I wonder what happened to the owner of the perfume and the camisole. He said I was his first sex slave, so perhaps she was an ex-girlfriend. My brain fills in the details, giving him the benefit of the doubt too much, I’m sure, but I imagine his failed romantic relationship is due to his vigorous work schedule and his closed off nature. Enter his need for someone like me. Regular sex without the commitment of an actual relationship. I push the useless theories from my head, knowing they won’t do me any good. I’m stuck here with him, regardless of his background and issues, and I have to make the best of it.
A big part of me wants to believe he’s a nice, normal guy who’s been through something tragic that pushed him into hiring a sex slave, but the truth is, I have no idea. He could be a crazed psycho with a penchant for too rough sex and kink I’ve never even imagined. Yay, me.
I stuff my wadded up clothes into an empty basket on the shelf of the closet and return to the bedroom. I grab my phone from my purse and sit down on the bed.
I send a quick text to my mom, and then Becca letting them both know I’ve decided to visit a friend in LA and will be out of town for a while. I know it’s low – letting them know through text message that I am essentially a runaway, but I hope they’ll understand. There’s too much pressure at home. Taking a spur of the minute vacation isn’t outside the realm of possibility. In fact, they’ll both probably be happy.
Becca’s text back is a smiley face, followed by a note that I should have a hot fling with a surfer and then tell her all the gory details. My mom’s return text simply asks when I’ll be home and I responded honestly – that I don’t know, but probably not for a while. It scares me to think about what could happen to Becca in the time I’m away. In the in the morning, I’ll let her know about the money.

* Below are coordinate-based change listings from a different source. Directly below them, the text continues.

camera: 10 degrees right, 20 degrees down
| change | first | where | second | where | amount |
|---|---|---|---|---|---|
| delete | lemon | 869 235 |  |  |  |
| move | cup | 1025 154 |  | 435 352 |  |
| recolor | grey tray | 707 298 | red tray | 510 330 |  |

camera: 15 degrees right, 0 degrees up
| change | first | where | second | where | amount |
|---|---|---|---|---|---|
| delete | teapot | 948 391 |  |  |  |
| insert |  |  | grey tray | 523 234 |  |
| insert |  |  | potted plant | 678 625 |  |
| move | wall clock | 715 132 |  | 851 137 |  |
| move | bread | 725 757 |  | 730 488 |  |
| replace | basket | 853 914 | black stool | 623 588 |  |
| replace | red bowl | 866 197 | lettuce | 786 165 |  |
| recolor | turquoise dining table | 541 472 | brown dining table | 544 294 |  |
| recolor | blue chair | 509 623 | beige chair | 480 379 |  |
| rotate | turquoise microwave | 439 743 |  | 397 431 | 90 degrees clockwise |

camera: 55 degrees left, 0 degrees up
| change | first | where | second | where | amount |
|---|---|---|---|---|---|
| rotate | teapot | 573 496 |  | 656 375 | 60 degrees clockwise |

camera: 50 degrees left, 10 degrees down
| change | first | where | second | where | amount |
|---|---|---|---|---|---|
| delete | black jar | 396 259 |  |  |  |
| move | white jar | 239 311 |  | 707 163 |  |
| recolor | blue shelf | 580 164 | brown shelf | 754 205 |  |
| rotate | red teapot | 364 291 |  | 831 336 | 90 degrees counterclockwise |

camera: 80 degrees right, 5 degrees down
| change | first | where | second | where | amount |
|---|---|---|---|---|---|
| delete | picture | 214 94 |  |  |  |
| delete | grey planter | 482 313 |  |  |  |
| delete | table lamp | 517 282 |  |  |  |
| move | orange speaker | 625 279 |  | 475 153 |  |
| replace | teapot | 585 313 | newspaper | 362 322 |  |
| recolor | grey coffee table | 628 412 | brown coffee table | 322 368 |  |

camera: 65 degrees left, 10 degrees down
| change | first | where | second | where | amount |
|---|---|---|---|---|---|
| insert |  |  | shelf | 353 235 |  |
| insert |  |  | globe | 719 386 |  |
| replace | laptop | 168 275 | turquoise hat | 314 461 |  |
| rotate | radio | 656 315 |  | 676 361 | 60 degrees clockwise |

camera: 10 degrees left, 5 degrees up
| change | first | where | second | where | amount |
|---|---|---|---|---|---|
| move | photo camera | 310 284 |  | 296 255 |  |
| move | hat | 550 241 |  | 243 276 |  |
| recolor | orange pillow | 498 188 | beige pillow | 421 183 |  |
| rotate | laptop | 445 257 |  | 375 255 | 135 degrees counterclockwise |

The bathroom door opens and Drake is standing there expectantly. He’s dressed in just his black boxer shorts I got a peek at earlier and his body still has the ability to make my jaw unhinge, but I’m more prepared for it this time. I keep my expression neutral, even though I’ve never seen such sculpted pecs and an eight-pack outside of men’s fitness magazines. He is positively lickable.
I stuff my phone back in my purse and rise from the bed. I’m curious about the sleeping arrangements he’s envisioned. We’re in his master bedroom…so does that mean?
He pulls back the soft-looking white puffy down comforter and folds back the sheet. "Companionship is part of the deal for me. I don’t like sleeping alone," he says, as if reading my thoughts.
So the big bad CEO is afraid of the dark? A small part of me feels comforted by this fact – it makes him more human somehow. The bed is plenty big enough to accommodate us both and if I’d been locked in a room of my own all night, I would crumble into a sobbing hysterical mess as the gravity of my new living situation hit me. Being near him means I have to keep my carefully crafted mask in place. Besides, I’m used to sharing a bedroom with Becca since we were infants, and the idea of sleeping alone in an unfamiliar place doesn’t appeal to me. I was sure the sounds and groans from the house would keep me up most of the night, my mind churning. At least I’ll have someone nearby if something happened. Of course this same someone could roll toward me in the night expecting sex. But something tells me the sex won’t happen tonight. I have to take my chances – not that I have a choice, I remind myself. I am his to do with what he pleases.
I crawl into the far side of the bed and curl into a tight ball, praying for sleep to come easy.
"No fuckin’ way," he grunts. "Over here, sweetness."
I exhale slowly and slide my body closer to his, keeping my back to him, only stopping when the firm wall of male warmth stops me. He wraps one heavy arm around my middle and tugs me close – until my back is pressed against his chest. My heart kicks up speed in my chest. There’s something about this close, intimate contact that unravels me. Although I’m used to sharing a bedroom with Becca, I’m certainly not accustomed to spooning with a man all night long. Let alone one I hardly know who’s already turned me into a puddle of hormones. Geez.
His rough hand settles against my bare hip and my breathing instantly falters. His fingers splay open across my abdomen, lightly caressing me. My muscles stiffen as I wait for his hand to push between my legs, taking what I’ve kept guarded most of my life.
"Relax," he encourages, his voice whispery soft and sleepy. "Nothing more will happen tonight." He continues rubbing me – my hip, the indent of my belly, the top of my thigh, almost like he’s testing me, training me to be comfortable with him The warmth of his breath against my hair and his hand lightly caressing my skin make it tough to relax, but eventually I do, growing accustomed to the new sensations. My eyes slip closed and I enjoy the soothing touch he’s delivering before drifting off to sleep.
Chapter Four
Sophie
I’m not sure what I expected, but the following morning when I roll over in the gigantic bed, Drake is already gone. The crinkled white Egyptian cotton sheets are the only bit of evidence he’d been there at all. He was a good sleeping companion. Quiet and true to his word – he didn’t try anything with me.
I stretch leisurely and take my time rolling from the bed. In the opulent bathroom, I debate taking a shower – I’m dying to use the luxurious steam shower with its six shower heads, but decide instead to make it brief in case Drake is expecting me downstairs.